Arkansas' Diversification Blunts Effects of U.S. Recession

by Mark Hengel  on Monday, Jan. 19, 2009 12:00 am  

The Natural State has many industries that will struggle as the recession deepens. Trucking is a strong sector in Arkansas, DeVol said. As manufacturing, exports and imports decline nationwide, fewer rigs will need to ship goods from place to place, which could affect Arkansas companies like J.B. Hunt Transportation Services Inc. and USA Truck Inc.

Arkansas' manufacturing sector, even the makers of basic goods, might also feel the economy's downturn soon, said John Shelnutt, an economist at the Arkansas Department of Finance & Administration.

"Manufacturing and goods-producing sectors tend to be more volatile than others – or, to say it a different way, more volatile than service sectors," he said.

As consumers spend less money, Arkansas' manufacturers might begin to slow production, affecting workers' hours, he said.

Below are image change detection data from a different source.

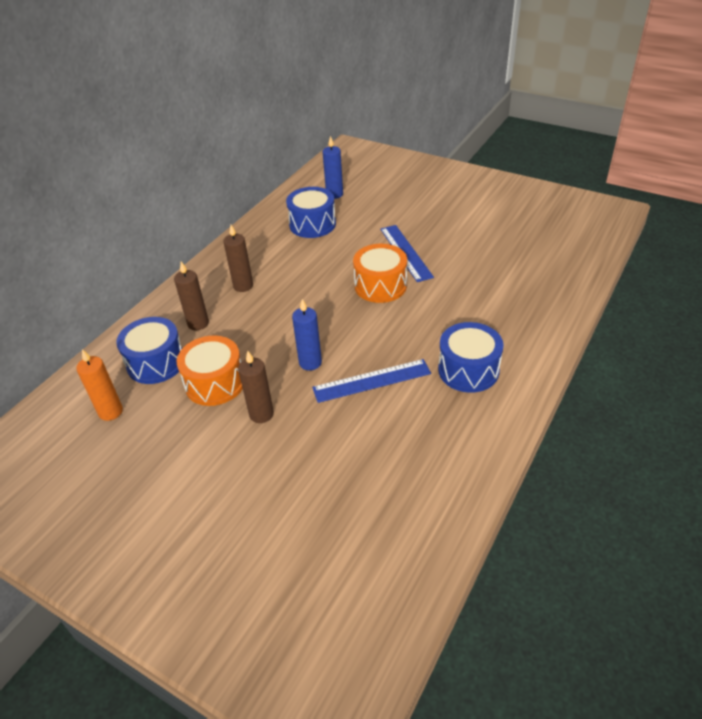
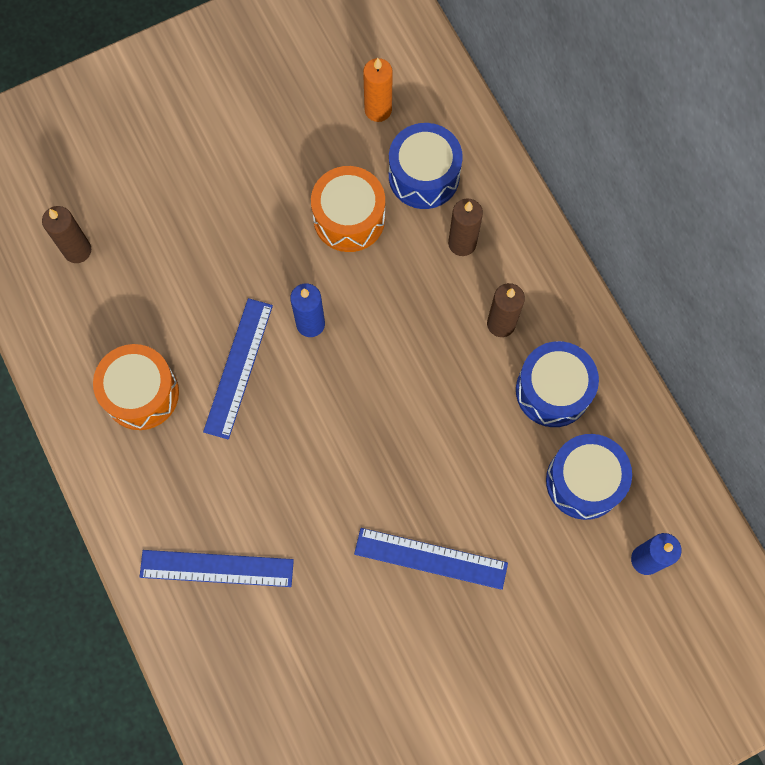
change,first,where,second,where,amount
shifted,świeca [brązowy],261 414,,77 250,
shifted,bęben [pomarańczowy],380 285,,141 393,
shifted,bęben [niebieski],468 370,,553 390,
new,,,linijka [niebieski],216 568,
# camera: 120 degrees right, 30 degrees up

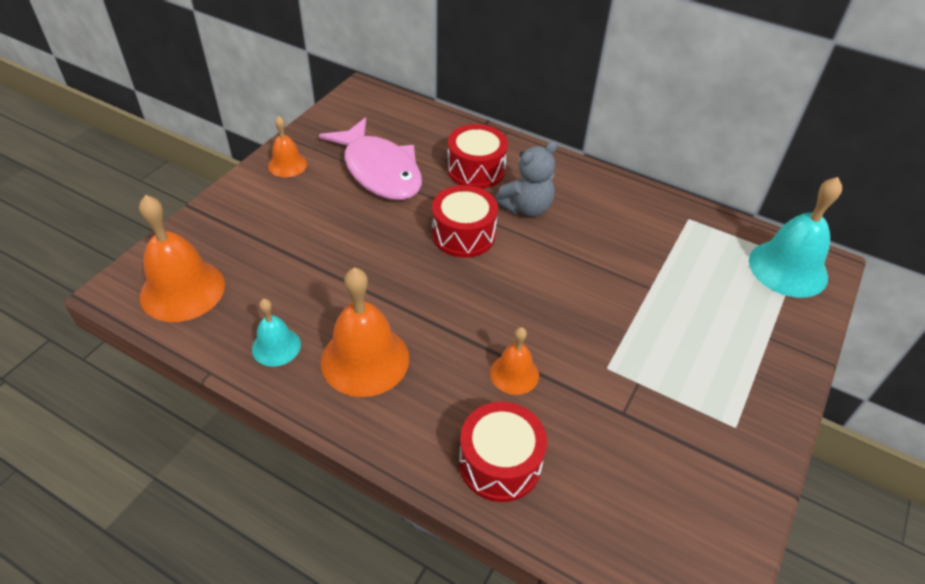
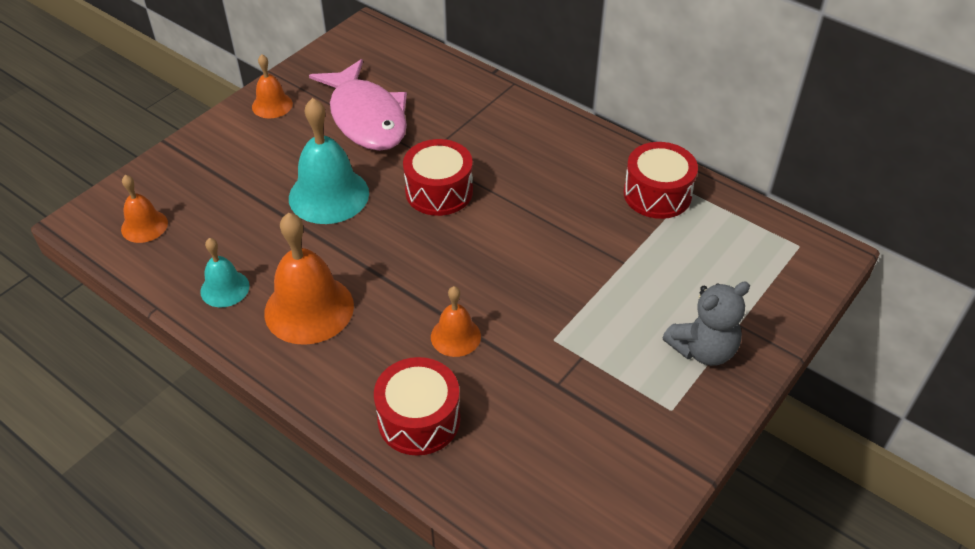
change,first,where,second,where,amount
scaled,dzwonek [pomarańczowy],182 290,,144 226,x0.55
shifted,bęben [czerwony],476 170,,657 194,
shifted,miś [szary],526 208,,703 349,
shifted,dzwonek [turkusowy],788 268,,329 195,
# camera: 10 degrees right, 0 degrees up

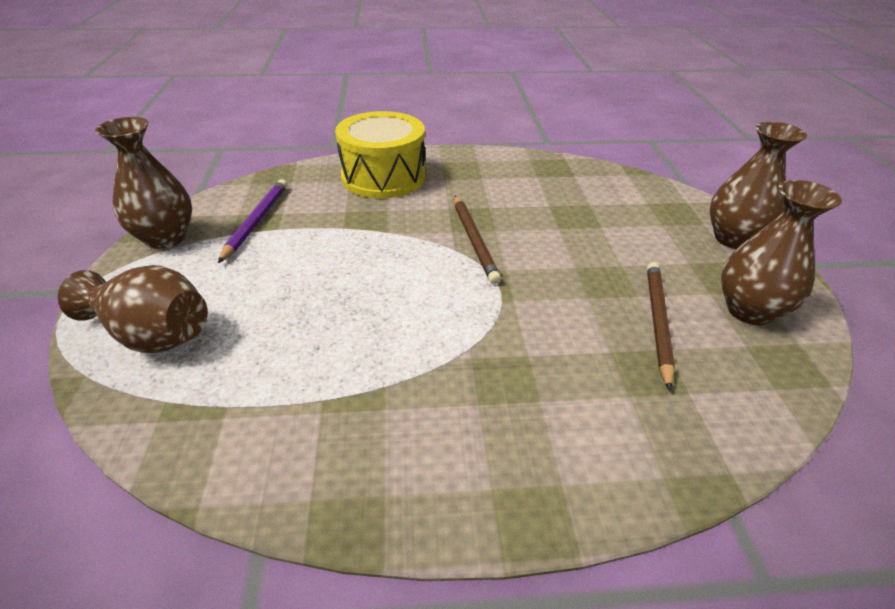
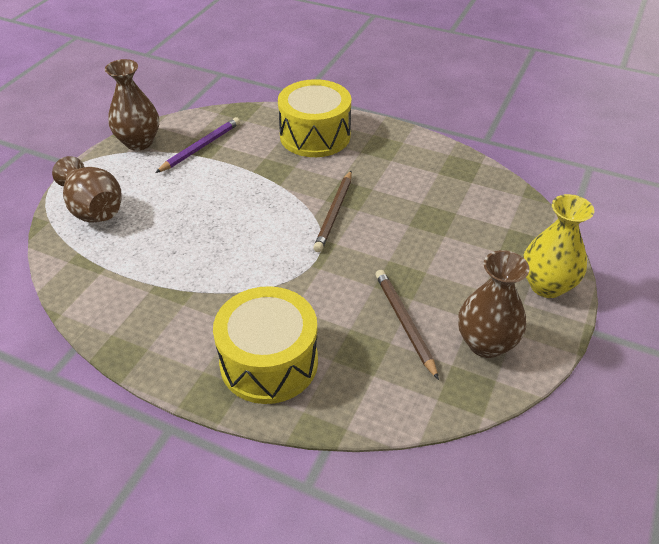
change,first,where,second,where,amount
rotated,ołówek [brązowy],657 322,,404 323,60 degrees counterclockwise
repainted,wazon [brązowy],734 239,wazon [żółty],546 285,
new,,,bęben [żółty],269 362,
# camera: 30 degrees right, 5 degrees up

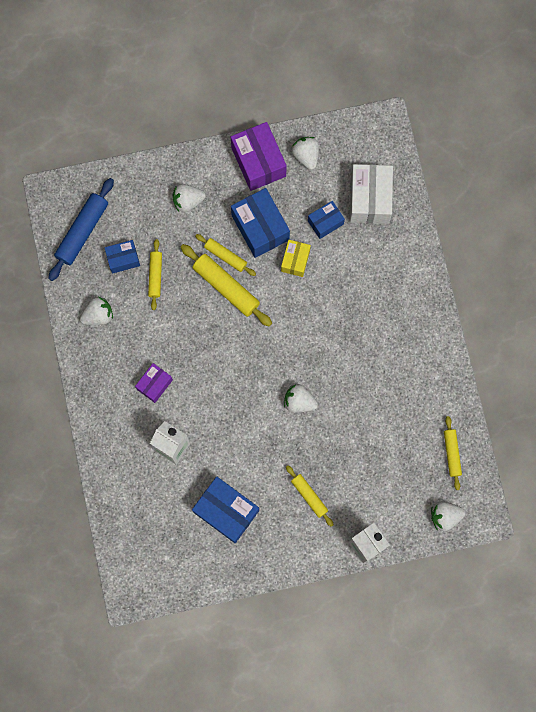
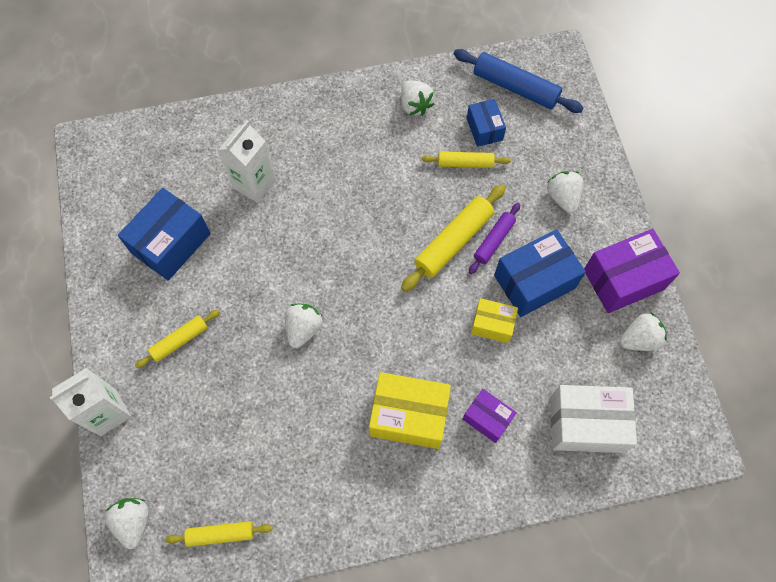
change,first,where,second,where,amount
shifted,pudełko [fioletowy],154 384,,487 418,
repainted,wałek do ciasta [żółty],225 256,wałek do ciasta [fioletowy],494 241,
gone,pudełko [niebieski],325 222,,,
new,,,pudełko [żółty],409 416,
# camera: 90 degrees right, 10 degrees down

The state might be better placed than others to rebound from a slowdown, though, Shelnutt said. Construction in Arkansas, as a whole, never experienced the growth of other states, meaning Arkansas does not have as much excess housing and commercial real estate. Northwest Arkansas is an exception to that general rule, because it did experience a boomtown surge in construction in the first half of the decade.

DeVol, of the Milken Institute, said the state's construction sector accounted for only about 4.7 percent of the state's total employment during recent years. In Florida, a state straining under the housing bust, construction grew to about 11 percent of total employment, he said.

New economic development announcements have also brought better-paying jobs to the state. The jobs could position Arkansas to take better advantage of an economic recovery, Shelnutt said.

The Current Transition

The state's current emphasis on cultivating a "knowledge-based economy" comes with its own risks, however, Hamilton said. Such an economy will put Arkansas more in line with the national economy, whereas the state has remained relatively self-sufficient since World War II, he said.

"If we become more involved in the national economy, that would lead to more specialization, which would cause more specific industry risk," Hamilton said.

Arkansas is developing previously underrepresented sectors, Deck said. Big-ticket attractions like the William J. Clinton Presidential Library in Little Rock and Crystal Bridges Museum of American Art in Bentonville, scheduled to open next year, are helping grow the state's leisure and hospitality sector at the same time that sector has contracted nationally.

Lagging behind the country has its pluses, too, Deck said. Investment here and there can spur rapid growth in Arkansas compared with similar investments in other, more developed regions of the country. Investing in improving work force education can help bring education levels to the national average, attracting jobs to the state.